Quimby's political stranglehold on Springfield has earned him the hatred of Springfield's small but vocal Republican elite, themselves portrayed as mostly dark, ghoulish figures who meet in a castle. When the Republicans nominate Sideshow Bob as their mayoral candidate, Bob rigs the election, briefly deposing Quimby. He is re-instated when Bob is found guilty of fraud and imprisoned. Later, when Quimby briefly flees the city in the mistaken belief that his corruption is about to be exposed, he is deemed to have "abandoned office" and is replaced by a short-lived "council of learned citizens" headed by Lisa Simpson, Professor Frink, Comic Book Guy, Lindsey Naegle, Dr. Hibbert, and Principal Skinner, the members of the Springfield chapter of Mensa International, in accordance with the town charter. He also survives a recall election, with no candidate in the race against him, garnering the five percent necessary to force a recall.

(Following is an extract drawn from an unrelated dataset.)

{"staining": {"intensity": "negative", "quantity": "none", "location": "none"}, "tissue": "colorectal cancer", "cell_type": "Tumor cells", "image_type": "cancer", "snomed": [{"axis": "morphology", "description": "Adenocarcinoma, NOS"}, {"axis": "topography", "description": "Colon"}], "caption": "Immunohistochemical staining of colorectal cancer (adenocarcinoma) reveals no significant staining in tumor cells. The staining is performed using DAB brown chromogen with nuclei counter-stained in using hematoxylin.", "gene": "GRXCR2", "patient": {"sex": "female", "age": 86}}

According to the Season 37 episode "Sashes to Sashes", Quimby's father Joe Quimby, Sr. came to the U.S. from Ireland in 1921, and Mayor Quimby married Marge's aunt Beatrice Bouvier but the marriage ended quickly.

==Reception==
Literary critic Paul Cantor has cited Mayor Quimby as an example of Springfield's atomistic politics, noting "Mayor Quimby is a demagogue, but at least he is Springfield's own demagogue. When he buys votes, he buys them directly from the citizens of Springfield." During the USA Today contest to choose which Springfield would host the release of The Simpsons Movie, Ted Kennedy himself appears in a video in which he invited "Diamond Joe" Quimby and the film to premiere in Springfield, Massachusetts, and even mocked his own oft-mocked pronunciation of the word "Chowder" (as "Chow-Dah"); however, Springfield, Vermont was chosen instead. On May 17, 2013, following reporting on a new scandal, Justin Peters, crime reporter for Slate magazine, compared the highly corrupt gaffe-plagued Mayor of Toronto Rob Ford to Quimby. Peters prepared a list of 20 outrageous statements, and asked readers to guess which ones were uttered by the fictional Quimby, and which were uttered by the real-life Ford.